Den Laissez Faire Erziehungsstil hast du bereits etwas kennengelernt. Pure Antiautorität, verbunden mit einer Gleichgültigkeit, die zur Vernachlässigung tendiert.

Ein anderes Extrem ist die autoritäre Erziehung. Hier haben die Kinder gar keinen Einfluss in den Entscheidungsprozessen. Was die Eltern sagen, ist Gesetz. Gute Aktionen der Kinder ziehen ein Lob nach sich. Auf kleine Sünden folgt eine Strafe, beispielsweise in Form von Hausarrest. Die individuellen Wünsche der Kinder spielen keine Rolle. Wenn ein Kind besondere Talente hat, bleiben diese meistens unentdeckt.

Bei dem autokratischen Erziehungsstil steigert sich diese Autorität noch. Die gefürchtete „starke Hand“ gehört ebenso dazu wie strikte Regeln. Selbstständigkeit, eigene Ideen und Wünsche werden konsequent unterdrückt. Die Eltern sind nicht zu Kompromissen bereit, sondern zeigen sich in jeder Hinsicht autoritär.

Die demokratische Erziehung ist hingegen deutlich angenehmer für die Familie. Für die Kinder gibt es gewisse Regeln und auch die familiäre Hierarchie steht fest. Doch jeder kann seine Wünsche äußern und Vorschläge machen. Eigeninitiative ist gern gesehen und individuelle Förderung gehört ebenso dazu.

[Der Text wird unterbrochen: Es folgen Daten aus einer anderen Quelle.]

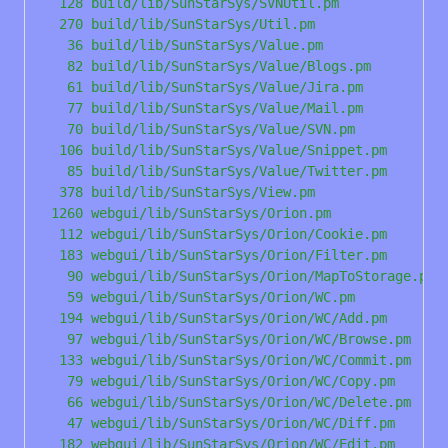
   128 build/lib/SunStarSys/SVNUtil.pm

   270 build/lib/SunStarSys/Util.pm

    36 build/lib/SunStarSys/Value.pm

    82 build/lib/SunStarSys/Value/Blogs.pm

    61 build/lib/SunStarSys/Value/Jira.pm

    77 build/lib/SunStarSys/Value/Mail.pm

    70 build/lib/SunStarSys/Value/SVN.pm

   106 build/lib/SunStarSys/Value/Snippet.pm

    85 build/lib/SunStarSys/Value/Twitter.pm

   378 build/lib/SunStarSys/View.pm

  1260 webgui/lib/SunStarSys/Orion.pm

   112 webgui/lib/SunStarSys/Orion/Cookie.pm

   183 webgui/lib/SunStarSys/Orion/Filter.pm

    90 webgui/lib/SunStarSys/Orion/MapToStorage.pm

    59 webgui/lib/SunStarSys/Orion/WC.pm

   194 webgui/lib/SunStarSys/Orion/WC/Add.pm

    97 webgui/lib/SunStarSys/Orion/WC/Browse.pm

   133 webgui/lib/SunStarSys/Orion/WC/Commit.pm

    79 webgui/lib/SunStarSys/Orion/WC/Copy.pm

    66 webgui/lib/SunStarSys/Orion/WC/Delete.pm

    47 webgui/lib/SunStarSys/Orion/WC/Diff.pm

   182 webgui/lib/SunStarSys/Orion/WC/Edit.pm
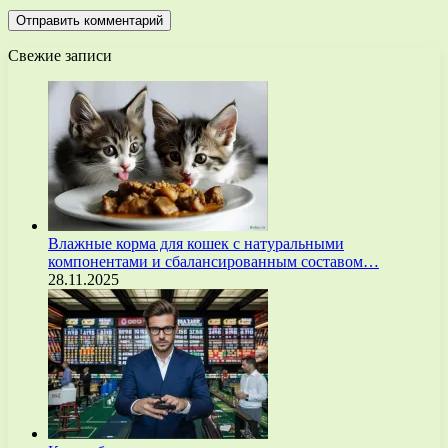
Свежие записи
Влажные корма для кошек с натуральными
компонентами и сбалансированным составом…
28.11.2025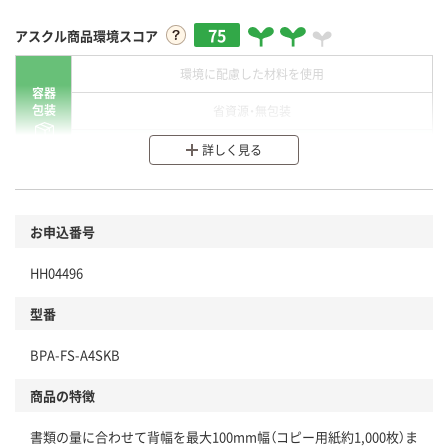
75
アスクル商品環境スコア
環境に配慮した材料を使用
容器
包装
省資源・無包装
分別・リサイクルしやすい設計
詳しく見る
環境に配慮した材料を使用
商品
お申込番号
本体
省資源・省エネ・節水
HH04496
分別・リサイクルしやすい設計
型番
独自の回収スキームがある
BPA-FS-A4SKB
仕組
アスクルで資源循環している
商品の特徴
温室効果ガスなどの削減
書類の量に合わせて背幅を最大100mm幅（コピー用紙約1,000枚）ま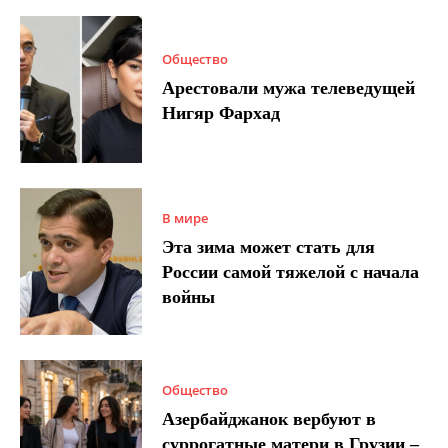
Общество
Арестовали мужа телеведущей
Нигяр Фархад
В мире
Эта зима может стать для
России самой тяжелой с начала
войны
Общество
Азербайджанок вербуют в
суррогатные матери в Грузии –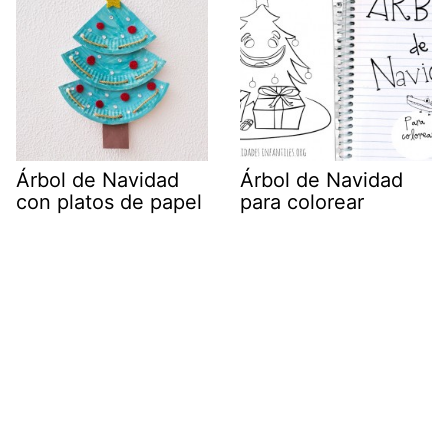
Árbol de Navidad
Árbol de Navidad
con platos de papel
para colorear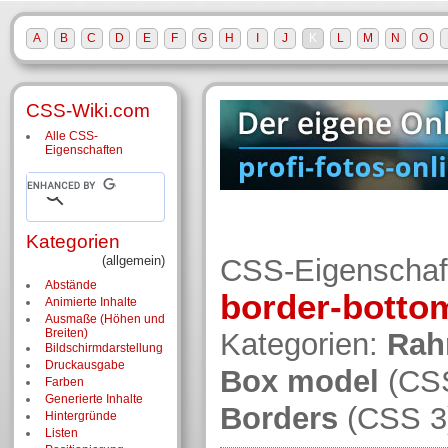
A
B
C
D
E
F
G
H
I
J
K
L
M
N
O
CSS-Wiki.com
Alle CSS-
Eigenschaften
Kategorien
(allgemein)
CSS-Eigenschaf
Abstände
border-bottom
Animierte Inhalte
Ausmaße (Höhen und
Breiten)
Kategorien:
Ra
Bildschirm­darstellung
Druckausgabe
Box model
(CS
Farben
Generierte Inhalte
Borders
(CSS 3
Hintergründe
Listen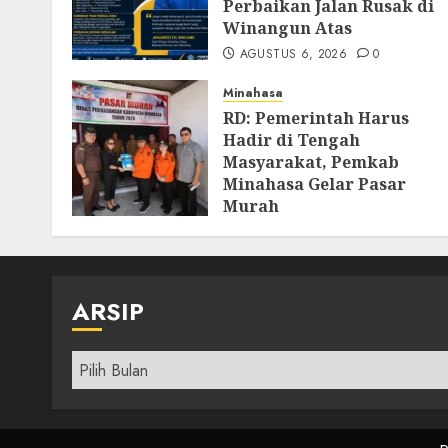
Perbaikan Jalan Rusak di
Winangun Atas
AGUSTUS 6, 2026
0
Minahasa
RD: Pemerintah Harus
Hadir di Tengah
Masyarakat, Pemkab
Minahasa Gelar Pasar
Murah
AGUSTUS 4, 2026
0
ARSIP
Arsip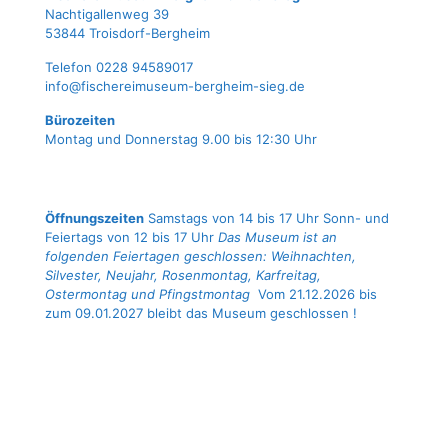
Nach­ti­gal­len­weg 39
53844 Troisdorf-Bergheim
Tele­fon 0228 94589017
info@fischereimuseum-bergheim-sieg.de
Büro­zei­ten
Mon­tag und Don­ners­tag 9.00 bis 12:30 Uhr
Öffnungszeiten
Samstags von 14 bis 17 Uhr Sonn- und
Feiertags von 12 bis 17 Uhr
Das Museum ist an
folgenden Feiertagen geschlossen: Weihnachten,
Silvester, Neujahr, Rosenmontag, Karfreitag,
Ostermontag und Pfingstmontag
Vom 21.12.2026 bis
zum 09.01.2027 bleibt das Museum geschlossen !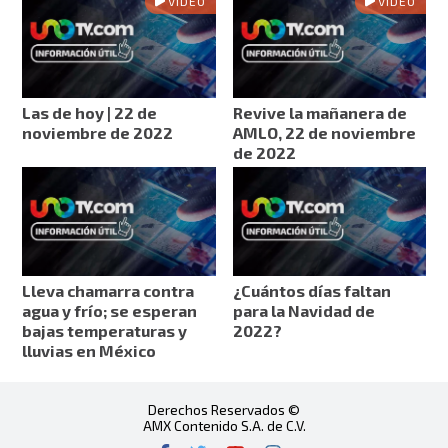
VIDEO
VIDEO
Las de hoy | 22 de
Revive la mañanera de
noviembre de 2022
AMLO, 22 de noviembre
de 2022
Lleva chamarra contra
¿Cuántos días faltan
agua y frío; se esperan
para la Navidad de
bajas temperaturas y
2022?
lluvias en México
Derechos Reservados ©
AMX Contenido S.A. de C.V.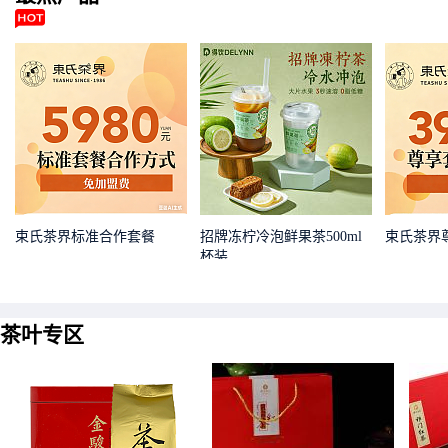
束氏茶界标准合作套餐
招牌冻柠冷泡鲜果茶500ml
束氏茶界
杯装
茶叶专区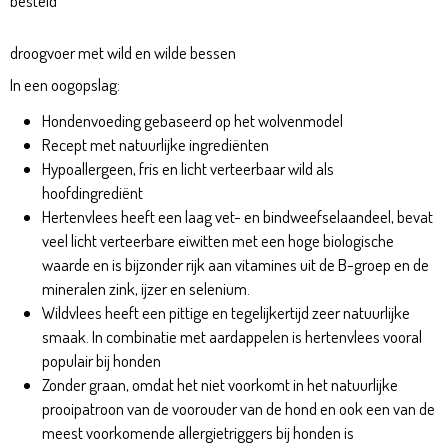
besteld
droogvoer met wild en wilde bessen
Blue Mountain Adult
In een oogopslag:
Blue Mountain Adult 2kg
Blue Mountain Adult
Hondenvoeding gebaseerd op het wolvenmodel
Recept met natuurlijke ingrediënten
Hypoallergeen, fris en licht verteerbaar wild als
hoofdingrediënt
Hertenvlees heeft een laag vet- en bindweefselaandeel, bevat
veel licht verteerbare eiwitten met een hoge biologische
waarde en is bijzonder rijk aan vitamines uit de B-groep en de
mineralen zink, ijzer en selenium.
Wildvlees heeft een pittige en tegelijkertijd zeer natuurlijke
smaak. In combinatie met aardappelen is hertenvlees vooral
populair bij honden
Zonder graan, omdat het niet voorkomt in het natuurlijke
prooipatroon van de voorouder van de hond en ook een van de
meest voorkomende allergietriggers bij honden is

Beim egalitären Erziehungsstil sind Eltern und Kinder gleichberechtigt. Auch die Pflichten sind ausgewogen verteilt. Wer diesen Stil konsequent durchzieht, billigt seinen Kindern das gleiche Mitspracherecht zu, das auch die Eltern haben. Das kann gelegentlich zu einer Patt-Situation führen, wenn die Entscheidungen auf der Kippe stehen.

Die permissive Erziehung lässt den Kindern fast so viel Freiheiten wie der Laissez Faire Erziehungsstil. Hier halten sich die Eltern ebenfalls stark zurück mit erzieherischen Maßnahmen. Das Kind soll eigene Entscheidungen treffen und selbst aktiv werden, aber auch Verantwortung übernehmen.

Für welchen der Erziehungsstile du dich entscheidest, hängt von deiner grundlegenden Lebenseinstellung ab. Mit Verantwortungsbewusstsein und Empathie findest du deinen ganz eigenen Stil der Kindererziehung. In vielen Familien entsteht ein Mix aus Demokratie und leicht autoritären Mustern. Denk aber daran: Die Entscheidung für den Erziehungsstil liegt bei den Eltern und das Kindeswohl steht immer im Mittelpunkt.